Last week John Bolton remarked that the end game of the nuclear negotiations with North Korea was to replicate the “Libyan model.” Later, Bolton spelled out that what he meant was that all of North Korea’s nuclear devices should be turned over to us and “stored at Oak Ridge.” President Trump was unclear about whether he agreed or disagreed with this notion, or even if he understood what was being proposed. But let’s begin with a brief history of the Libyan nuclear program. (Much of this story can be found in the book Unclear Physics by Malfrid Braut-Hegghammer. The origin of this odd title for a book about the Iraqi nuclear program is that a secretary typing a memorandum had accidentally typed in the heading “Unclear” for “Nuclear.” Some of the participants in the program thought that this was an apt description.)
In thinking about Libya it is easy to forget that when Colonel Muammar Qaddafi took over the country on September 1, 1969, Libya (thanks to its oil revenues) was a wealthy country. As an example: In 1979 Libya gave the Pakistanis $133 million to help finance their nuclear weapons program.
What exactly Qaddafi expected to get from Pakistan is not clear. He certainly wanted a nuclear program of his own, although in the beginning Libya’s stated goal was nuclear power which would involve having reactors which could also produce plutonium. In 1977 a nuclear research center was created in Tajoura, near Tripoli. The problem then, and throughout the life of Libya’s program, was that of trained personnel. There were simply not enough Libyans who could do the work.
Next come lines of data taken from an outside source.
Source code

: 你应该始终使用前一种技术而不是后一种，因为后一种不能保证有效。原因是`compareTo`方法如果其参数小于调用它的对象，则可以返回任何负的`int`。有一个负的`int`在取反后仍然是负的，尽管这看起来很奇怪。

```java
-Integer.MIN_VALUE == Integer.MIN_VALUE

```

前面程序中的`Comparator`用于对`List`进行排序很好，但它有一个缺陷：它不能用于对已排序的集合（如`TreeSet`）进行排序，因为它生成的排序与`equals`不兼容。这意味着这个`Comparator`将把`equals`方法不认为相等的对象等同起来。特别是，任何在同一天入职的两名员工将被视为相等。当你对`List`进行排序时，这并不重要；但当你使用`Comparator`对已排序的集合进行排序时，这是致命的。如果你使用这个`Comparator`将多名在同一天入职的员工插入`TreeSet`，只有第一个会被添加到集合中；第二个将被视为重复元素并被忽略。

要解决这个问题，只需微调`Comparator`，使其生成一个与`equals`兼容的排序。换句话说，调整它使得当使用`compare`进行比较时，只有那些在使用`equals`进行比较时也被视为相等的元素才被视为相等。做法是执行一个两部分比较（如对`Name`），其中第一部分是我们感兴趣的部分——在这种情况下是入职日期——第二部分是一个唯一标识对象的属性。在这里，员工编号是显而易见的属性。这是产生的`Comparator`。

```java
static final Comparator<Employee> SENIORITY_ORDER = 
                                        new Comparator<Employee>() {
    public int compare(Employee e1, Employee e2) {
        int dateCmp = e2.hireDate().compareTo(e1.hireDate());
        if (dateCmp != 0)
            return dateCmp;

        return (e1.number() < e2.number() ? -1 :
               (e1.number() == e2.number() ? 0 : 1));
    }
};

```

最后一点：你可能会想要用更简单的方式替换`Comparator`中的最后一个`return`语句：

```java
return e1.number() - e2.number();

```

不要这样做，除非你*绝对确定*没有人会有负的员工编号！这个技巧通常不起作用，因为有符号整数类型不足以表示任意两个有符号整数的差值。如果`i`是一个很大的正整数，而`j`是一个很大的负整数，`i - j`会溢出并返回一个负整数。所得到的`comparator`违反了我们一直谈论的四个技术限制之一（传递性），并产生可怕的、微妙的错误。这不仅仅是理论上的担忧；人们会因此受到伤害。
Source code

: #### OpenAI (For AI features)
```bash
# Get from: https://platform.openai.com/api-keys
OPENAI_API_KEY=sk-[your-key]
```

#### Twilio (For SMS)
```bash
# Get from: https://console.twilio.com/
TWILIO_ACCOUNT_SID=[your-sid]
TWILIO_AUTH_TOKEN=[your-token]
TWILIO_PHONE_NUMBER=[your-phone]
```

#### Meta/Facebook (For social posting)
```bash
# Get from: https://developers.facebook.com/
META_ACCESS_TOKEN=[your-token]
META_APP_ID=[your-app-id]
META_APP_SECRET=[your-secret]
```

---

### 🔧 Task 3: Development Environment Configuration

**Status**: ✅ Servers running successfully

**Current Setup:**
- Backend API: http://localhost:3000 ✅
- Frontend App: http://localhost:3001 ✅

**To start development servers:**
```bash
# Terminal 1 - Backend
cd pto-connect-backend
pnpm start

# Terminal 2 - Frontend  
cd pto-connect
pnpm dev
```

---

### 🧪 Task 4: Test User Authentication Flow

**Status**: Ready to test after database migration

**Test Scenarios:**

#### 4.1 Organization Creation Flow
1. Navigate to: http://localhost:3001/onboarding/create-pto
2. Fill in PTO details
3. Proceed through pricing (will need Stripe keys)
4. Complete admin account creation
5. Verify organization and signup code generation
Instead, Libya imported trained personnel from places such as Egypt, but this proved an unreliable source of technical expertise as these workers could be recalled whenever political relations soured.
The International Atomic Energy Agency became active, trying to create courses of instruction so that Libya could grow its own crop of technically proficient workers, the IAEA found that the Libyans didn’t attend.
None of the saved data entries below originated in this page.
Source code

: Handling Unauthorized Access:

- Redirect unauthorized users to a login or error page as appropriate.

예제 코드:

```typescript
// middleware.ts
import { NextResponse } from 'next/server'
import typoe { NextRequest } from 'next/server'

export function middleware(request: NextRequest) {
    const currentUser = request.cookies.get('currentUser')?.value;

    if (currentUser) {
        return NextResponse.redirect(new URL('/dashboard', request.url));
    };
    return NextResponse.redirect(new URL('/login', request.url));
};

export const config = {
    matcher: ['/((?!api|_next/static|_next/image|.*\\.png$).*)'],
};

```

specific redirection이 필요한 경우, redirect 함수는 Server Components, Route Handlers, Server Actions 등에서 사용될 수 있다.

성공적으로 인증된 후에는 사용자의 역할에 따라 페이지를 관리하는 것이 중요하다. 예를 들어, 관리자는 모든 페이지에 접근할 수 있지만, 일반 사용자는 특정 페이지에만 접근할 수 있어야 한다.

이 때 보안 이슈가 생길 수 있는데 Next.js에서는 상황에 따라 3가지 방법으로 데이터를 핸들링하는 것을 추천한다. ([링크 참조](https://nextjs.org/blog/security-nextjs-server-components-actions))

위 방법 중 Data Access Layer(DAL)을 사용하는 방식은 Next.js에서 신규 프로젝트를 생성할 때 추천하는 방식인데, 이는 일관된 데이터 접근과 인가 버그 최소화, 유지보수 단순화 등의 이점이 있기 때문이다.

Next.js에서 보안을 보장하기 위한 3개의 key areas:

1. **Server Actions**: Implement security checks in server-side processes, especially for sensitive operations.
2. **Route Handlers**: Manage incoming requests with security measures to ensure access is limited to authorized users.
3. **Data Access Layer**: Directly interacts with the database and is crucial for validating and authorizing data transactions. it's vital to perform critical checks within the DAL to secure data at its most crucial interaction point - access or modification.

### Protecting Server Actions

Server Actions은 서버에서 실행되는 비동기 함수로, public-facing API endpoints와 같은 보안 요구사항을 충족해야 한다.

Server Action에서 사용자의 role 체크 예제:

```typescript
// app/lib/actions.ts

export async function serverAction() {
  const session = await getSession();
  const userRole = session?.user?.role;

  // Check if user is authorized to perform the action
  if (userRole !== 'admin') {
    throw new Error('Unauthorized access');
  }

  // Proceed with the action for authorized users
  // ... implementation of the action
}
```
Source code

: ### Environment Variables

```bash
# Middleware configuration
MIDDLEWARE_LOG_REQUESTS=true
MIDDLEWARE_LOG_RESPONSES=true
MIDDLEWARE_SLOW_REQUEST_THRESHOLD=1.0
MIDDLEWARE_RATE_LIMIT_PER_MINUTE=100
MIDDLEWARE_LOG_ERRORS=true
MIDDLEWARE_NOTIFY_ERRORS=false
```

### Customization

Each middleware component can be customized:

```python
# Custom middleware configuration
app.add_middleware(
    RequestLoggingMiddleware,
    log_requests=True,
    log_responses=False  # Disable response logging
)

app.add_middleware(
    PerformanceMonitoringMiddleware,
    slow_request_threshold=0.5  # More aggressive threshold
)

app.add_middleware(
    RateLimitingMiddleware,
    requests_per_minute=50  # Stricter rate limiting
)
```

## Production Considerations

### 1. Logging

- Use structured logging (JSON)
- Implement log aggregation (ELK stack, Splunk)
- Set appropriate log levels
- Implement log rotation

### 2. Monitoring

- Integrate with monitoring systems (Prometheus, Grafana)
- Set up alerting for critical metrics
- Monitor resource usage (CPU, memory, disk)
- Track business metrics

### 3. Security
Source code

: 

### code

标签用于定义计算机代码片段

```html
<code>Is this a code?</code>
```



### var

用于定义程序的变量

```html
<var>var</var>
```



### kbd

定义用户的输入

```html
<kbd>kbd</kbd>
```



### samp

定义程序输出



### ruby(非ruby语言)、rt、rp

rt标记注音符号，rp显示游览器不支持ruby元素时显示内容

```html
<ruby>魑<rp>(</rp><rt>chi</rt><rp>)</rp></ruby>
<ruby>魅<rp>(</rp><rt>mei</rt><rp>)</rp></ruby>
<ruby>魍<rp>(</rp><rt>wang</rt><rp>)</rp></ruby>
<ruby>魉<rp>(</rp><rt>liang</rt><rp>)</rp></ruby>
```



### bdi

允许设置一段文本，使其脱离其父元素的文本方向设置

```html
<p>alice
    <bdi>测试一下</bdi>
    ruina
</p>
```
Unable to build their own, the Libyans tried to buy reactors. The Russians finally sold them a fairly small one, but I do not believe it ever produced an ounce of separated plutonium. The Libyans wanted a centrifuge program, but could never construct a single centrifuge.
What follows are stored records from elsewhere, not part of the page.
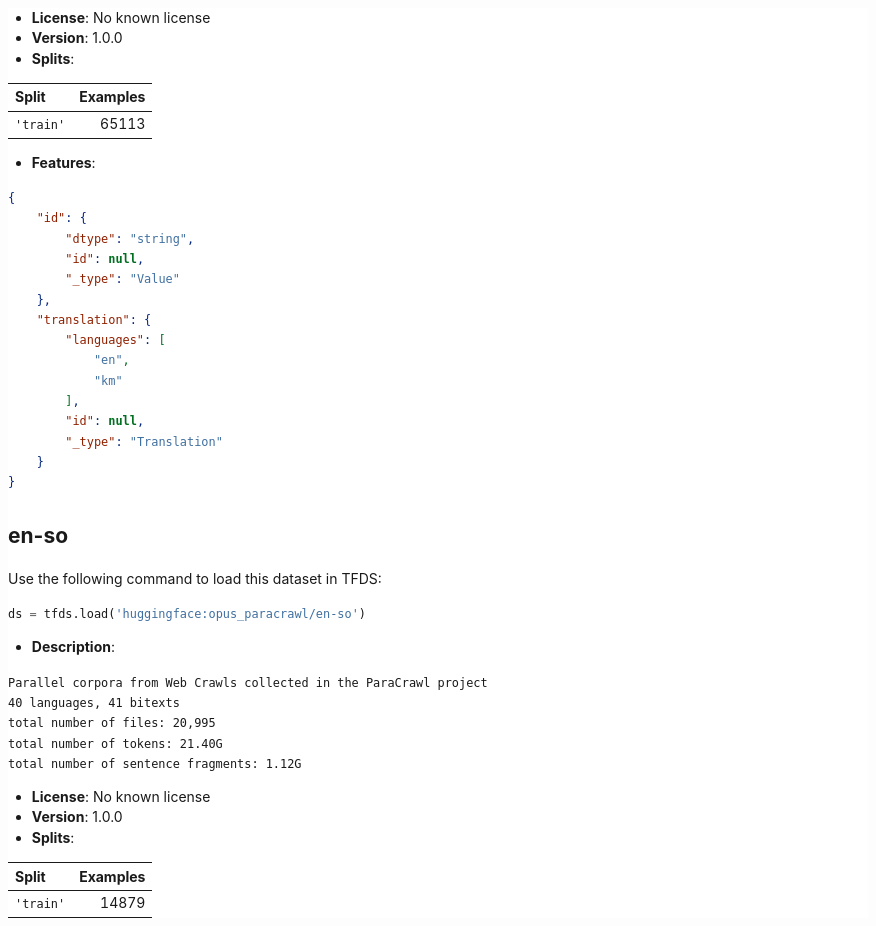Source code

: *   **License**: No known license
*   **Version**: 1.0.0
*   **Splits**:

Split  | Examples
:----- | -------:
`'train'` | 65113

*   **Features**:

```json
{
    "id": {
        "dtype": "string",
        "id": null,
        "_type": "Value"
    },
    "translation": {
        "languages": [
            "en",
            "km"
        ],
        "id": null,
        "_type": "Translation"
    }
}
```



## en-so


Use the following command to load this dataset in TFDS:

```python
ds = tfds.load('huggingface:opus_paracrawl/en-so')
```

*   **Description**:

```
Parallel corpora from Web Crawls collected in the ParaCrawl project
40 languages, 41 bitexts
total number of files: 20,995
total number of tokens: 21.40G
total number of sentence fragments: 1.12G
```

*   **License**: No known license
*   **Version**: 1.0.0
*   **Splits**:

Split  | Examples
:----- | -------:
`'train'` | 14879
Things changed in 1989 when the regime purchased what should have been a turn-key nuclear weapons program from the Pakistani proliferator A.Q. Khan. The Libyans did manage to use what they bought to create a cascade of nine centrifuges, but hey would have needed thousands in order to create enough fissile material. They also bought the design for a Chinese nuclear device.
On January 22, 2004 a vast amount of documents, plus one finished and one unfinished centrifuge, were transported by the CIA out of Libya. The centrifuges ended up, per Bolton, in Oak Ridge.
So that’s the Libyan model.
Unlike Libya, North Korea has perhaps as many as 40 completed nuclear devices. The North Koreans have thousands of centrifuges. They have functioning nuclear reactors. They have hundreds of technically-sophisticated and trained native personnel.
Are these—all of them—going to be sent to Oak Ridge? And even if we were to try to secure this vast array of materiel and personnel in Oak Ridge, how could we verify that we had all of it? Because nuclear devices themselves can easily be hidden.
I do not see what the end game of these negotiations is, but it cannot be the Libya model.